(Data for analysis)

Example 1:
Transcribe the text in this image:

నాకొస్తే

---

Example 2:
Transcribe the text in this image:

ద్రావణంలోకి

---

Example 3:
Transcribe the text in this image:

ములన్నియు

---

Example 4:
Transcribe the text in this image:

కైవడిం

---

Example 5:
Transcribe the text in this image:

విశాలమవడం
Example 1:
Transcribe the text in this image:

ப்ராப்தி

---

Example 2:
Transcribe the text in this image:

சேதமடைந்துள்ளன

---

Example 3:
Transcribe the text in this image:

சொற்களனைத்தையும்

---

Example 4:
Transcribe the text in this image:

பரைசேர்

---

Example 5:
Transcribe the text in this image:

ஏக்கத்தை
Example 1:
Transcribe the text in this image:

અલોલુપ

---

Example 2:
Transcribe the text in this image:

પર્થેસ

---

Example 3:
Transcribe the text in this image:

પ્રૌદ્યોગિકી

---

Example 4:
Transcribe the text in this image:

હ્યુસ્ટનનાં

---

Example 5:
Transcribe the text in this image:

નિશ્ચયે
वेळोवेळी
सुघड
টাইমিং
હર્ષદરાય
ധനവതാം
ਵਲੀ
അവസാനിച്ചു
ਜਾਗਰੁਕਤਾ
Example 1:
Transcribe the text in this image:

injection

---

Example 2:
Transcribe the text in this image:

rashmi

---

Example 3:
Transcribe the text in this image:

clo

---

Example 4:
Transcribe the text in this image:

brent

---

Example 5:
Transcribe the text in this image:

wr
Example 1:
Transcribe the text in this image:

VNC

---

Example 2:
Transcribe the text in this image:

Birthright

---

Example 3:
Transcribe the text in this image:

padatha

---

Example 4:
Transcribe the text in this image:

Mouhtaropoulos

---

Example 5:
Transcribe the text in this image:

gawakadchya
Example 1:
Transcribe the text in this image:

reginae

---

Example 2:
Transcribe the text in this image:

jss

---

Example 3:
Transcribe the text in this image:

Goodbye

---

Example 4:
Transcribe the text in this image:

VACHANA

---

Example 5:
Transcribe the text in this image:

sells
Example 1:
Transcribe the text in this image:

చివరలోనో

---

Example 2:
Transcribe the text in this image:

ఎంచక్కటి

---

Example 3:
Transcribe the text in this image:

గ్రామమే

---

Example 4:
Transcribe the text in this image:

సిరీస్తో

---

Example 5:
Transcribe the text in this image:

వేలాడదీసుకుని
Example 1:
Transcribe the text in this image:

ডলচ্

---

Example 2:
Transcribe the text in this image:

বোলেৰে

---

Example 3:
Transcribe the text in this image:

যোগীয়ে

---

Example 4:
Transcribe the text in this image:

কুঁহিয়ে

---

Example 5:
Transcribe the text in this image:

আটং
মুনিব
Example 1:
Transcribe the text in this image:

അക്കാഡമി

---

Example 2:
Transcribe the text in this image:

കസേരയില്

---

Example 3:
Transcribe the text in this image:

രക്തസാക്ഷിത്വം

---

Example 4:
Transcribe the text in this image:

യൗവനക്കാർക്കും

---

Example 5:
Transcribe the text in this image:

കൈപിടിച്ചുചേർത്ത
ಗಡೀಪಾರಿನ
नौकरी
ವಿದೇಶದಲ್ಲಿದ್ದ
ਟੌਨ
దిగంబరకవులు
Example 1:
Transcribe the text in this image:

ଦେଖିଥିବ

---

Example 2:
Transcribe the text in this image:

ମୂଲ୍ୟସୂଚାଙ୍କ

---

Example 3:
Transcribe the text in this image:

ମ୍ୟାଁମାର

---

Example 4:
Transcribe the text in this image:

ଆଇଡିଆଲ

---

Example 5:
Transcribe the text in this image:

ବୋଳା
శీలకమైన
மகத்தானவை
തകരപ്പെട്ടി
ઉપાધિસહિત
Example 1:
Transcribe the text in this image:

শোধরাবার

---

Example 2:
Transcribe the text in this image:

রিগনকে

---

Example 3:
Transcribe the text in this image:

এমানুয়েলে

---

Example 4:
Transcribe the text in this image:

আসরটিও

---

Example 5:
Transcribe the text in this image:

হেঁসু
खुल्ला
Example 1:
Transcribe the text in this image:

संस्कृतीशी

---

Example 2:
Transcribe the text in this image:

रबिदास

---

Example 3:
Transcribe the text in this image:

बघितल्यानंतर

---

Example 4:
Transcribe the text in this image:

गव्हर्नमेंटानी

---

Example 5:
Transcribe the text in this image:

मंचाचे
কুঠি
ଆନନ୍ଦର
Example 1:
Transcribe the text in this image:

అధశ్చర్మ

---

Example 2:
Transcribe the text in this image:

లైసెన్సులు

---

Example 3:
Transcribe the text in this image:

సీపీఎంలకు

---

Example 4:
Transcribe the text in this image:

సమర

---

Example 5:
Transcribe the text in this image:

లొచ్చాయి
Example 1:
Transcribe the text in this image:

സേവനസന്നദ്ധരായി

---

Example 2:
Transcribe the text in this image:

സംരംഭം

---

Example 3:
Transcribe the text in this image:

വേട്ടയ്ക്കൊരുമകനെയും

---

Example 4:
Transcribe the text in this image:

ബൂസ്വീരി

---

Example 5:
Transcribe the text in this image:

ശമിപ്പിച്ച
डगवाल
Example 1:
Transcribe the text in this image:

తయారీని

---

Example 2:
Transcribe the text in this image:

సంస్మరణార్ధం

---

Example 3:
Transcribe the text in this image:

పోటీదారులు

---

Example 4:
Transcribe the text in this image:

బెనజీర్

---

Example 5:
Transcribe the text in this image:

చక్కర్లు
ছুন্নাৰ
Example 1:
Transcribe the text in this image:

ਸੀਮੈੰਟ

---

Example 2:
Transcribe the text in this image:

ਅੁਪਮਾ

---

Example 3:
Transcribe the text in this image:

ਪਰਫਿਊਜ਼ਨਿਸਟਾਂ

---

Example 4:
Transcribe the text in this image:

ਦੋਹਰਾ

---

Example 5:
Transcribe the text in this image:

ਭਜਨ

(End Data for analysis)

▶ [What needs to be done]:
Start at the top line of the records and retype them all exactly.

▶ [Written response]:
Example 1:
Transcribe the text in this image:

నాకొస్తే

---

Example 2:
Transcribe the text in this image:

ద్రావణంలోకి

---

Example 3:
Transcribe the text in this image:

ములన్నియు

---

Example 4:
Transcribe the text in this image:

కైవడిం

---

Example 5:
Transcribe the text in this image:

విశాలమవడం
Example 1:
Transcribe the text in this image:

ப்ராப்தி

---

Example 2:
Transcribe the text in this image:

சேதமடைந்துள்ளன

---

Example 3:
Transcribe the text in this image:

சொற்களனைத்தையும்

---

Example 4:
Transcribe the text in this image:

பரைசேர்

---

Example 5:
Transcribe the text in this image:

ஏக்கத்தை
Example 1:
Transcribe the text in this image:

અલોલુપ

---

Example 2:
Transcribe the text in this image:

પર્થેસ

---

Example 3:
Transcribe the text in this image:

પ્રૌદ્યોગિકી

---

Example 4:
Transcribe the text in this image:

હ્યુસ્ટનનાં

---

Example 5:
Transcribe the text in this image:

નિશ્ચયે
वेळोवेळी
सुघड
টাইমিং
હર્ષદરાય
ധനവതാം
ਵਲੀ
അവസാനിച്ചു
ਜਾਗਰੁਕਤਾ
Example 1:
Transcribe the text in this image:

injection

---

Example 2:
Transcribe the text in this image:

rashmi

---

Example 3:
Transcribe the text in this image:

clo

---

Example 4:
Transcribe the text in this image:

brent

---

Example 5:
Transcribe the text in this image:

wr
Example 1:
Transcribe the text in this image:

VNC

---

Example 2:
Transcribe the text in this image:

Birthright

---

Example 3:
Transcribe the text in this image:

padatha

---

Example 4:
Transcribe the text in this image:

Mouhtaropoulos

---

Example 5:
Transcribe the text in this image:

gawakadchya
Example 1:
Transcribe the text in this image:

reginae

---

Example 2:
Transcribe the text in this image:

jss

---

Example 3:
Transcribe the text in this image:

Goodbye

---

Example 4:
Transcribe the text in this image:

VACHANA

---

Example 5:
Transcribe the text in this image:

sells
Example 1:
Transcribe the text in this image:

చివరలోనో

---

Example 2:
Transcribe the text in this image:

ఎంచక్కటి

---

Example 3:
Transcribe the text in this image:

గ్రామమే

---

Example 4:
Transcribe the text in this image:

సిరీస్తో

---

Example 5:
Transcribe the text in this image:

వేలాడదీసుకుని
Example 1:
Transcribe the text in this image:

ডলচ্

---

Example 2:
Transcribe the text in this image:

বোলেৰে

---

Example 3:
Transcribe the text in this image:

যোগীয়ে

---

Example 4:
Transcribe the text in this image:

কুঁহিয়ে

---

Example 5:
Transcribe the text in this image:

আটং
মুনিব
Example 1:
Transcribe the text in this image:

അക്കാഡമി

---

Example 2:
Transcribe the text in this image:

കസേരയില്

---

Example 3:
Transcribe the text in this image:

രക്തസാക്ഷിത്വം

---

Example 4:
Transcribe the text in this image:

യൗവനക്കാർക്കും

---

Example 5:
Transcribe the text in this image:

കൈപിടിച്ചുചേർത്ത
ಗಡೀಪಾರಿನ
नौकरी
ವಿದೇಶದಲ್ಲಿದ್ದ
ਟੌਨ
దిగంబరకవులు
Example 1:
Transcribe the text in this image:

ଦେଖିଥିବ

---

Example 2:
Transcribe the text in this image:

ମୂଲ୍ୟସୂଚାଙ୍କ

---

Example 3:
Transcribe the text in this image:

ମ୍ୟାଁମାର

---

Example 4:
Transcribe the text in this image:

ଆଇଡିଆଲ

---

Example 5:
Transcribe the text in this image:

ବୋଳା
శీలకమైన
மகத்தானவை
തകരപ്പെട്ടി
ઉપાધિસહિત
Example 1:
Transcribe the text in this image:

শোধরাবার

---

Example 2:
Transcribe the text in this image:

রিগনকে

---

Example 3:
Transcribe the text in this image:

এমানুয়েলে

---

Example 4:
Transcribe the text in this image:

আসরটিও

---

Example 5:
Transcribe the text in this image:

হেঁসু
खुल्ला
Example 1:
Transcribe the text in this image:

संस्कृतीशी

---

Example 2:
Transcribe the text in this image:

रबिदास

---

Example 3:
Transcribe the text in this image:

बघितल्यानंतर

---

Example 4:
Transcribe the text in this image:

गव्हर्नमेंटानी

---

Example 5:
Transcribe the text in this image:

मंचाचे
কুঠি
ଆନନ୍ଦର
Example 1:
Transcribe the text in this image:

అధశ్చర్మ

---

Example 2:
Transcribe the text in this image:

లైసెన్సులు

---

Example 3:
Transcribe the text in this image:

సీపీఎంలకు

---

Example 4:
Transcribe the text in this image:

సమర

---

Example 5:
Transcribe the text in this image:

లొచ్చాయి
Example 1:
Transcribe the text in this image:

സേവനസന്നദ്ധരായി

---

Example 2:
Transcribe the text in this image:

സംരംഭം

---

Example 3:
Transcribe the text in this image:

വേട്ടയ്ക്കൊരുമകനെയും

---

Example 4:
Transcribe the text in this image:

ബൂസ്വീരി

---

Example 5:
Transcribe the text in this image:

ശമിപ്പിച്ച
डगवाल
Example 1:
Transcribe the text in this image:

తయారీని

---

Example 2:
Transcribe the text in this image:

సంస్మరణార్ధం

---

Example 3:
Transcribe the text in this image:

పోటీదారులు

---

Example 4:
Transcribe the text in this image:

బెనజీర్

---

Example 5:
Transcribe the text in this image:

చక్కర్లు
ছুন্নাৰ
Example 1:
Transcribe the text in this image:

ਸੀਮੈੰਟ

---

Example 2:
Transcribe the text in this image:

ਅੁਪਮਾ

---

Example 3:
Transcribe the text in this image:

ਪਰਫਿਊਜ਼ਨਿਸਟਾਂ

---

Example 4:
Transcribe the text in this image:

ਦੋਹਰਾ

---

Example 5:
Transcribe the text in this image:

ਭਜਨ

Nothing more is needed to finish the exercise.